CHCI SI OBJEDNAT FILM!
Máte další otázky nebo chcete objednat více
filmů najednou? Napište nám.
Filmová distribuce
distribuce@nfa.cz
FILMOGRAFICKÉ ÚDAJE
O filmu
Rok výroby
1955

• **WORK INSTRUCTIONS**
Can you reproduce every line of the listing above word for word, in its original order?

• **TASK OUTPUT**
CHCI SI OBJEDNAT FILM!
Máte další otázky nebo chcete objednat více
filmů najednou? Napište nám.
Filmová distribuce
distribuce@nfa.cz
FILMOGRAFICKÉ ÚDAJE
O filmu
Rok výroby
1955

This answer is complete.